Am 5. März hat der Deutsche Bundestag den Gesetzentwurf zur Aufnahme des Wolfes in das Bundesjagdgesetz beschlossen. Durch die Gesetzesänderung können die Länder in Regionen mit hoher Wolfsdichte und günstigem Erhaltungszustand ein Bestandsmanagement einführen. Wo Wölfe Herdenschutzmaßnahmen überwinden, können sie rechtssicher entnommen werden. In Gebieten, in denen präventiver Herdenschutz unzumutbar ist, etwa in schwer zugänglichen Regionen, ist eine Entnahme zur Vermeidung von Weidetierrissen ebenfalls möglich. Im Einzelnen wird folgendes geregelt:
- Regionales Bestandsmanagement: Mit der Aufnahme des Wolfs in das BJagdG wird den Ländern die Möglichkeit eines regionalen Bestandsmanagements gegeben. Das bedeutet: In Regionen mit hohen Wolfszahlen, wo der günstige Erhaltungszustand festgestellt wurde, können Managementpläne aufgestellt und so die Zahl der regional lebenden Wölfe reguliert werden. In diesem Rahmen ist eine Jagdzeit von 1. Juli bis 31. Oktober vorgesehen.
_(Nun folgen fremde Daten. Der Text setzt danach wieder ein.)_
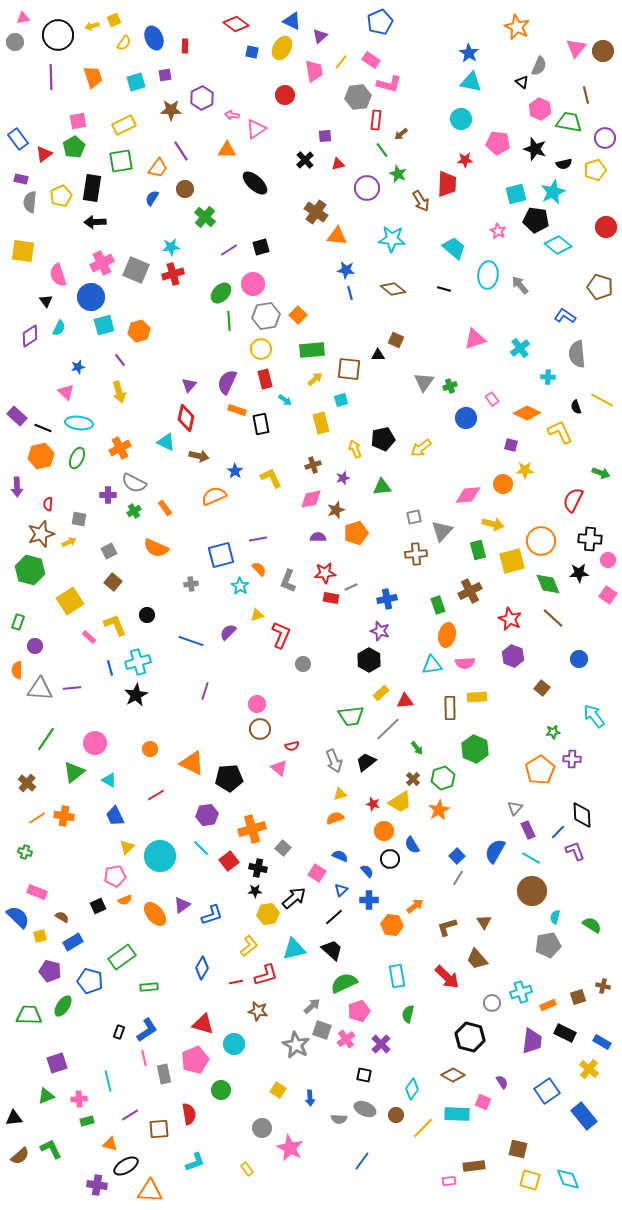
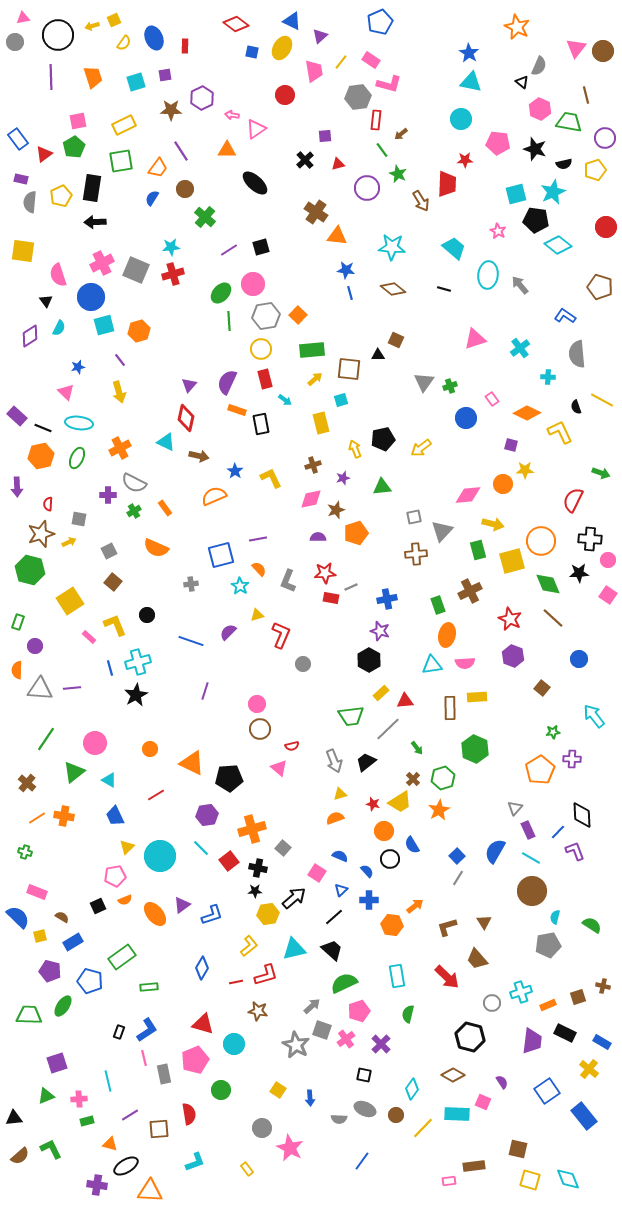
cyan star at (392, 239): moved 8 px down
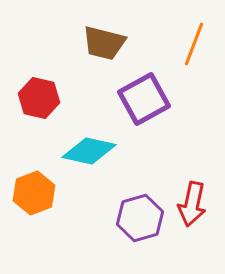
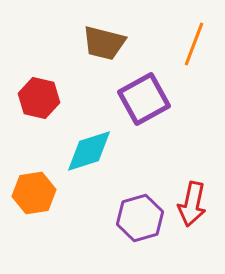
cyan diamond: rotated 30 degrees counterclockwise
orange hexagon: rotated 12 degrees clockwise
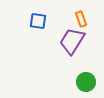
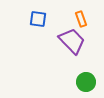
blue square: moved 2 px up
purple trapezoid: rotated 104 degrees clockwise
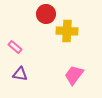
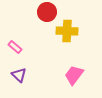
red circle: moved 1 px right, 2 px up
purple triangle: moved 1 px left, 1 px down; rotated 35 degrees clockwise
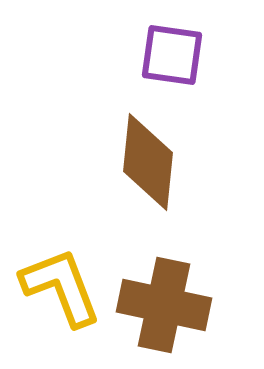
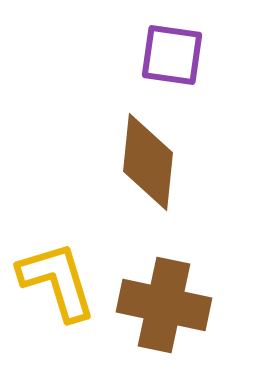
yellow L-shape: moved 4 px left, 6 px up; rotated 4 degrees clockwise
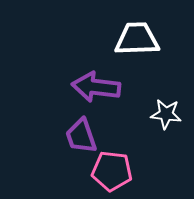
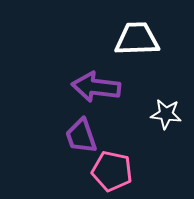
pink pentagon: rotated 6 degrees clockwise
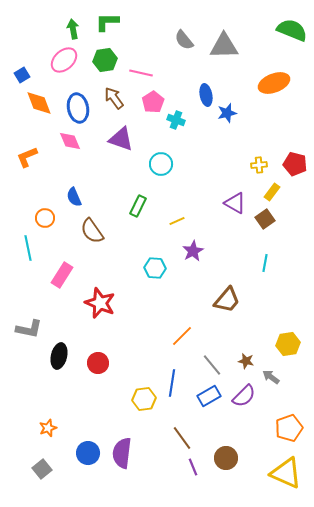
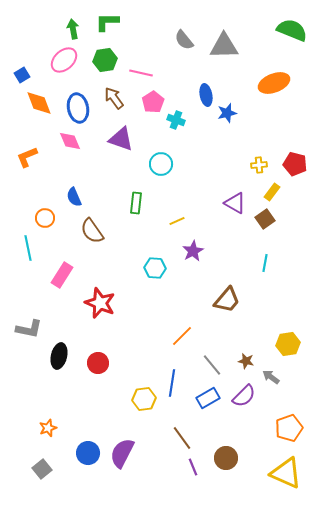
green rectangle at (138, 206): moved 2 px left, 3 px up; rotated 20 degrees counterclockwise
blue rectangle at (209, 396): moved 1 px left, 2 px down
purple semicircle at (122, 453): rotated 20 degrees clockwise
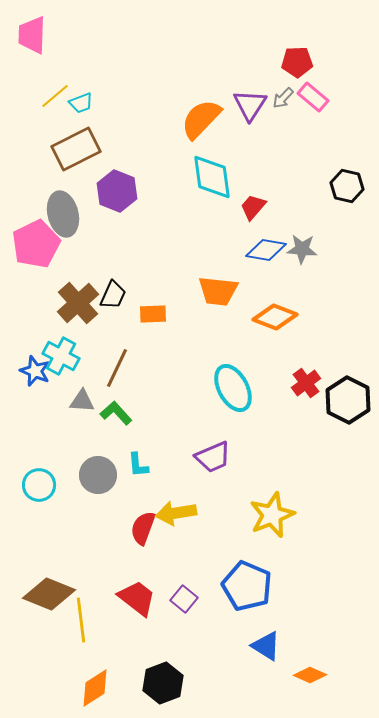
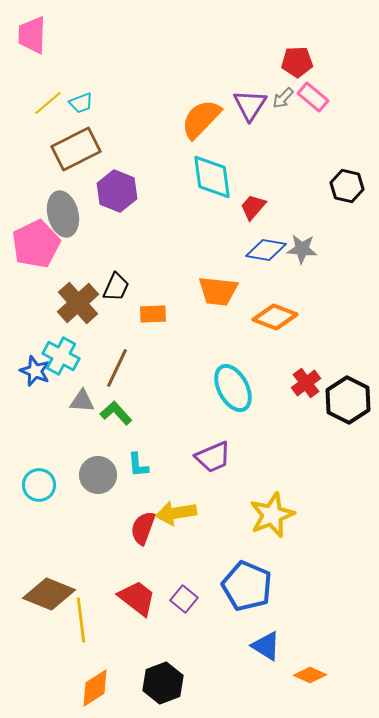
yellow line at (55, 96): moved 7 px left, 7 px down
black trapezoid at (113, 295): moved 3 px right, 8 px up
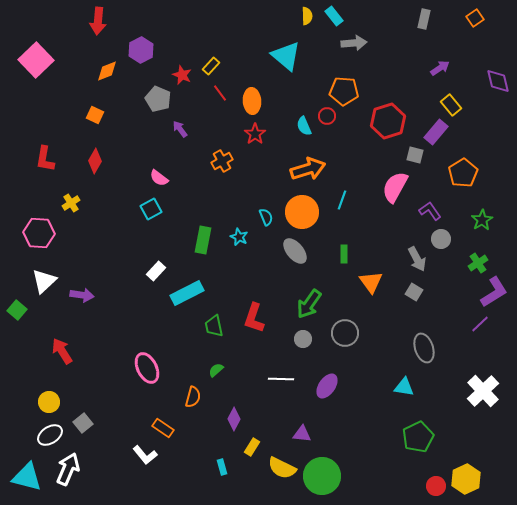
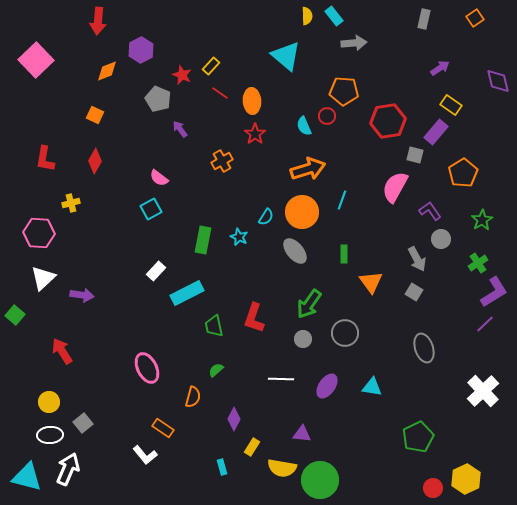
red line at (220, 93): rotated 18 degrees counterclockwise
yellow rectangle at (451, 105): rotated 15 degrees counterclockwise
red hexagon at (388, 121): rotated 8 degrees clockwise
yellow cross at (71, 203): rotated 18 degrees clockwise
cyan semicircle at (266, 217): rotated 54 degrees clockwise
white triangle at (44, 281): moved 1 px left, 3 px up
green square at (17, 310): moved 2 px left, 5 px down
purple line at (480, 324): moved 5 px right
cyan triangle at (404, 387): moved 32 px left
white ellipse at (50, 435): rotated 30 degrees clockwise
yellow semicircle at (282, 468): rotated 16 degrees counterclockwise
green circle at (322, 476): moved 2 px left, 4 px down
red circle at (436, 486): moved 3 px left, 2 px down
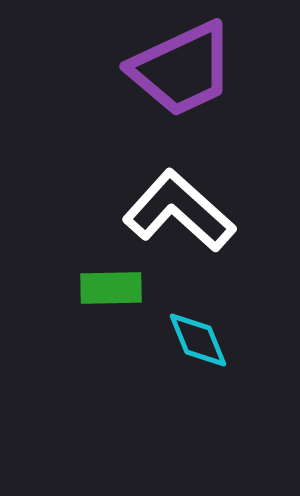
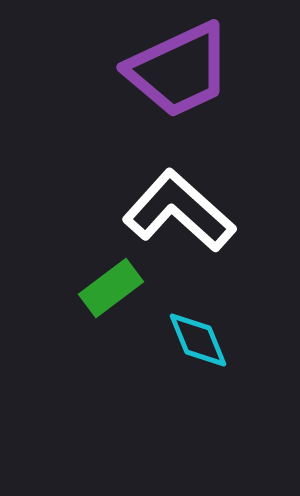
purple trapezoid: moved 3 px left, 1 px down
green rectangle: rotated 36 degrees counterclockwise
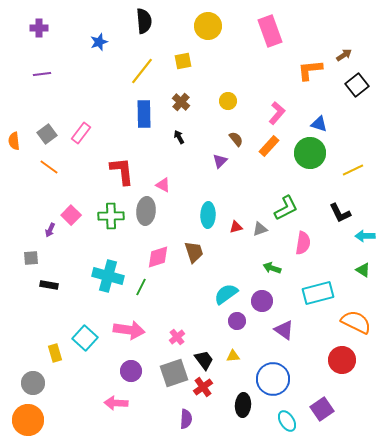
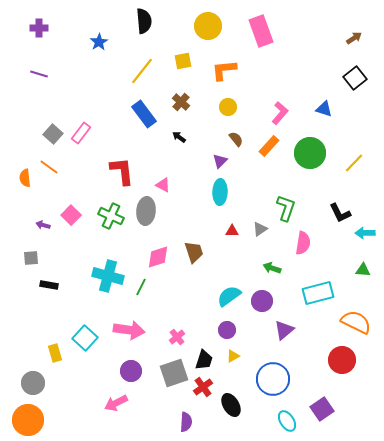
pink rectangle at (270, 31): moved 9 px left
blue star at (99, 42): rotated 12 degrees counterclockwise
brown arrow at (344, 55): moved 10 px right, 17 px up
orange L-shape at (310, 70): moved 86 px left
purple line at (42, 74): moved 3 px left; rotated 24 degrees clockwise
black square at (357, 85): moved 2 px left, 7 px up
yellow circle at (228, 101): moved 6 px down
pink L-shape at (277, 113): moved 3 px right
blue rectangle at (144, 114): rotated 36 degrees counterclockwise
blue triangle at (319, 124): moved 5 px right, 15 px up
gray square at (47, 134): moved 6 px right; rotated 12 degrees counterclockwise
black arrow at (179, 137): rotated 24 degrees counterclockwise
orange semicircle at (14, 141): moved 11 px right, 37 px down
yellow line at (353, 170): moved 1 px right, 7 px up; rotated 20 degrees counterclockwise
green L-shape at (286, 208): rotated 44 degrees counterclockwise
cyan ellipse at (208, 215): moved 12 px right, 23 px up
green cross at (111, 216): rotated 25 degrees clockwise
red triangle at (236, 227): moved 4 px left, 4 px down; rotated 16 degrees clockwise
gray triangle at (260, 229): rotated 14 degrees counterclockwise
purple arrow at (50, 230): moved 7 px left, 5 px up; rotated 80 degrees clockwise
cyan arrow at (365, 236): moved 3 px up
green triangle at (363, 270): rotated 28 degrees counterclockwise
cyan semicircle at (226, 294): moved 3 px right, 2 px down
purple circle at (237, 321): moved 10 px left, 9 px down
purple triangle at (284, 330): rotated 45 degrees clockwise
yellow triangle at (233, 356): rotated 24 degrees counterclockwise
black trapezoid at (204, 360): rotated 55 degrees clockwise
pink arrow at (116, 403): rotated 30 degrees counterclockwise
black ellipse at (243, 405): moved 12 px left; rotated 35 degrees counterclockwise
purple semicircle at (186, 419): moved 3 px down
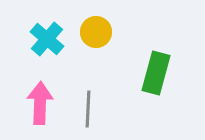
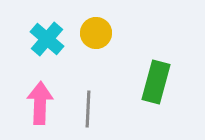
yellow circle: moved 1 px down
green rectangle: moved 9 px down
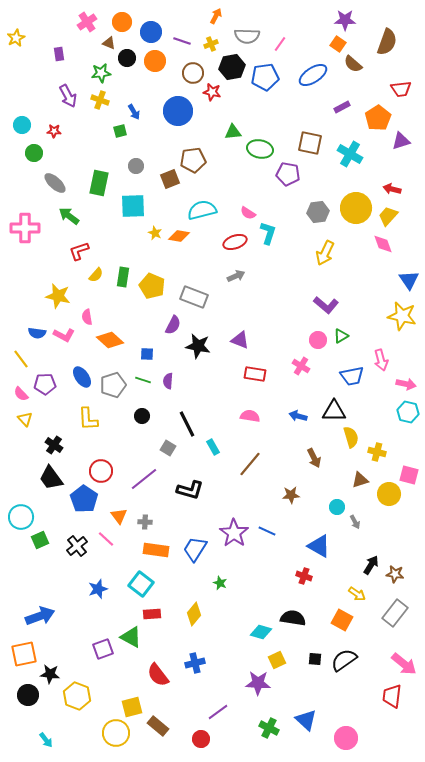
- Entnahme von Wölfen: Haben Wölfe Herdenschutzmaßnahmen überwunden und Weidetiere verletzt oder getötet, ist eine leichtere, rechtssichere Entnahme der Wölfe, unabhängig vom Erhaltungszustand, möglich.
- Ausweisung von Weidegebieten: In einigen Regionen Deutschlands ist präventiver Herdenschutz, zum Beispiel das Aufstellen von Zäunen, aufgrund der geografischen Gegebenheiten, wie Hangneigung, Bodenbeschaffenheit oder Lage an Gewässern nicht möglich. Das ist beispielsweise in den Alpen (Almwiesen) oder an den Küsten (Deiche) der Fall. Die Bundesländer bekommen nun die Möglichkeit, bestimmte Weidegebiete auszuweisen, um hier den Schutz der Weidetiere durch die Entnahme der Wölfe sicherzustellen.
- Finanzierung Herdenschutz: Derzeit ist die Finanzierung von Herdenschutzmaßnahmen über die Gemeinschaftsaufgabe Agrarstruktur und Küstenschutz (GAK) geregelt.
- Bericht an den Bundestag: Nach fünf Jahren berichtet die Bundesregierung dem Deutschen Bundestag, inwieweit sich die Regelungen bewährt haben.
Neues Wolfsterritorium in Thüringen
Wie das Ministerium für Umwelt, Energie, Naturschutz und Forsten mitteilte, gibt es in Thüringen nun sieben bestätigte Wolfsterritorien. Bereits seit 2024 werden um den Kalmberg zwischen Stadtilm und Rudolstadt immer wieder Wölfe gesichtet. Über das Jahr 2025 gab es immer wieder Hin- und Nachweise. Lange Zeit war jedoch unklar, um welche Tiere es sich handelte. Nun wurde bestätigt, dass eine Wolfsfähe mit der Kennung GW3986f seit geraumer Zeit am Kalmberg verweilt. Die immer wieder auftauchenden weiteren Wölfe, schienen verschiedene Rüden zu sein, doch keiner von ihnen blieb. Bis Ende 2025, als Fotofallenaufnahmen zeigten, dass zwei Wölfe zusammen auf dem Gebiet des Kalmbergs unterwegs waren. Im Frühjahr gefundene DNA-Proben bestätigten die bereits bekannte Fähe und legten Nahe, dass sie mit einem Rüden der Kennung GW4856m gemeinsam das Territorium Kalmberg begründet.